3. Fat burners. These are thermogenic aids, which means they help increase your body’s normal metabolic rate by increasing heat within the body.  Caffeine, green tea, capsicum, and ginger are a few of the more common metabolic stimulants that have been shown to have value for fat metabolism.   Some, often those with outrageous claims of miracle weight loss, can be quite dangerous.  Others, usually the products that claim to be derived from a recently discovered plant only growing in a remote corner of the South American jungle (that’s so they can justify the high cost), usually aren’t of value and are only dangerous to your wallet.

Do thermogenics work? Yes, they do have the effect of increasing your metabolic rate.  Some more than others, but when it comes down to it, the drawbacks, and often the price, more commonly outweigh those benefits.  The added caloric burn is often just a few hundred calories and you can get the same benefit by adding a little more basic movement to your day. 

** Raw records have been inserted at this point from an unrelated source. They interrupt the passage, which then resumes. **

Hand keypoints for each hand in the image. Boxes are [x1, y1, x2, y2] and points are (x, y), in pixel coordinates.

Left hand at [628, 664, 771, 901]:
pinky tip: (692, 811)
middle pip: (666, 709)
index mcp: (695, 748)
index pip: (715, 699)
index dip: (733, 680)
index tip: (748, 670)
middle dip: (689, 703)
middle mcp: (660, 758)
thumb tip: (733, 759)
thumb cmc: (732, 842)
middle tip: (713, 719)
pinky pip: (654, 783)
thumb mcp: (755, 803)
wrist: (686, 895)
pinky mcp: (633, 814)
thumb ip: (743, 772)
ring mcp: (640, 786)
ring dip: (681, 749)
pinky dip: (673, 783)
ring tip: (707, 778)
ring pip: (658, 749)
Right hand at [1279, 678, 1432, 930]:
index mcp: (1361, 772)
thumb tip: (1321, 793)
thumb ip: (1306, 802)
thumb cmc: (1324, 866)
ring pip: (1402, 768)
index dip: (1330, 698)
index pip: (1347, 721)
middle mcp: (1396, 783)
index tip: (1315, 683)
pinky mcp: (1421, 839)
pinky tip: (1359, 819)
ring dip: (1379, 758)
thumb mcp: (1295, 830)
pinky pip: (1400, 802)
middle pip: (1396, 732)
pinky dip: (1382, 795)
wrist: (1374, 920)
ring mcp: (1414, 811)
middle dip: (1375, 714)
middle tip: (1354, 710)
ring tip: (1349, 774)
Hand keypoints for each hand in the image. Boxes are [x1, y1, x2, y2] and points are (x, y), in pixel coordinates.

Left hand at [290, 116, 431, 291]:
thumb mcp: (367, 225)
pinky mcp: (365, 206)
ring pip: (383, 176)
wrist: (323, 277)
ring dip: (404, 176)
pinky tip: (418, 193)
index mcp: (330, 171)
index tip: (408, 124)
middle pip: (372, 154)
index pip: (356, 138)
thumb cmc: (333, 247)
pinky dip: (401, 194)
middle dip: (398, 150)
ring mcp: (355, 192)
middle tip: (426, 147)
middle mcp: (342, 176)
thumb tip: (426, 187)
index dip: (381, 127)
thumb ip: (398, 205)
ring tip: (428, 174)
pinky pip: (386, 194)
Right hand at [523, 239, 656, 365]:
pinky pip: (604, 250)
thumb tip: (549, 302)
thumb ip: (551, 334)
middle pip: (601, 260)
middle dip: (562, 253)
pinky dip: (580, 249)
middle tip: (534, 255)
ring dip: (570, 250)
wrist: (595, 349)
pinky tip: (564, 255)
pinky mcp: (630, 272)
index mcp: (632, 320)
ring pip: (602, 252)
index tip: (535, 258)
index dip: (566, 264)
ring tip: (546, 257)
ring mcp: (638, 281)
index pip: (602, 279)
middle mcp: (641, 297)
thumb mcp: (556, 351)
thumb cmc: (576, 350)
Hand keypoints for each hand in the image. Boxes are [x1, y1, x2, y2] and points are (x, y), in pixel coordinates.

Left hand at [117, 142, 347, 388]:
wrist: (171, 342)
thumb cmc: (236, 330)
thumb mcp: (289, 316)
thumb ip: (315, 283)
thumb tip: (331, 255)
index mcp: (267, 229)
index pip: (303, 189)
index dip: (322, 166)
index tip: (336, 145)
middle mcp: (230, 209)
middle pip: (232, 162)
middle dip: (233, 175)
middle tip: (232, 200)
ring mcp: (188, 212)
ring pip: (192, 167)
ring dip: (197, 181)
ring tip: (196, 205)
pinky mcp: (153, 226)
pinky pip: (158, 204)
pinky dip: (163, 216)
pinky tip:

There are a couple of other products in this category that have been shown to have some merit.  Choline is reported to help the liver properly use fat and reduce absorption.  Conjugated Linoleic Acid (CLA) is also reported to reduce the size and number of fat cells in the body. 

4. Meal substitutes like bars and meal replacement shakes can provide nutrients that you’re not getting from real food.  I’ll always prefer real food, but in absence of real food with the right nutrients, these can be of great value.  The two biggest benefits in my eyes:

  • They’re pre-measured so you’re not guessing how many calories and how much of each nutrient you’re taking in. 
  • They’re going to provide more nutrients than the snack alternative in the vending machine at work.

As long as you’re supplementing for the right reasons and with the right expectations, I have no problem.  When you begin relying on the supplement to do the work for you, that’s when you’ll be disappointed.

One Reply to “To supplement or not to supplement…that is the question”

  1. What no mention of vitamin “M”? My favorite! Ok so what supplement should say (purly hypothetical) someone who is hoping to participate in some crazy insaine bike race across the country take with them to keep their energy up on the ride? Preferably something that bears don’t like. (Good article by the way!)